**Task brief**. Could you please reproduce all the records below exactly, leaving out the images?

**Listed records**.
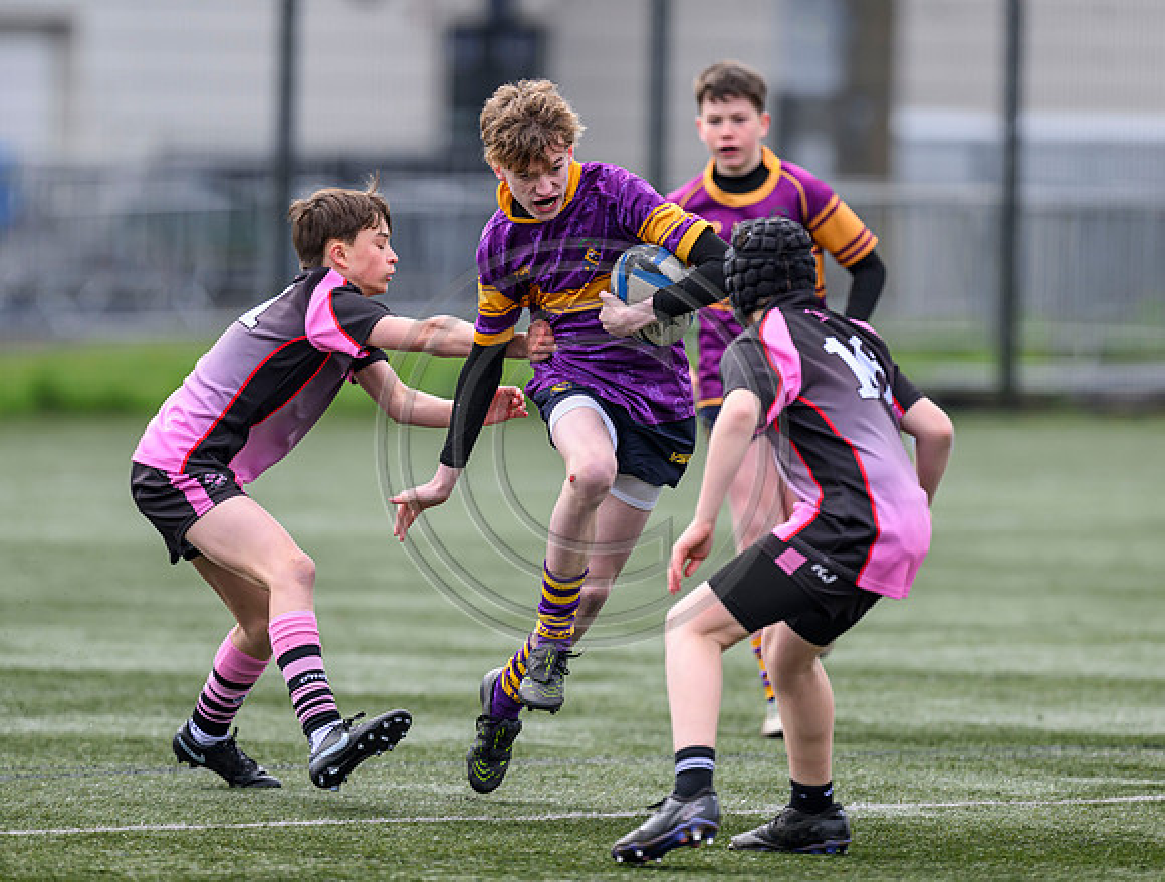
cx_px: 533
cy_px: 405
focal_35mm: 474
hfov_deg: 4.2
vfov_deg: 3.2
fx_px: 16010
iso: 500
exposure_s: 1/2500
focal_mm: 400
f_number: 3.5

**Reply to the exercise**.
cx_px: 533
cy_px: 405
focal_35mm: 474
hfov_deg: 4.2
vfov_deg: 3.2
fx_px: 16010
iso: 500
exposure_s: 1/2500
focal_mm: 400
f_number: 3.5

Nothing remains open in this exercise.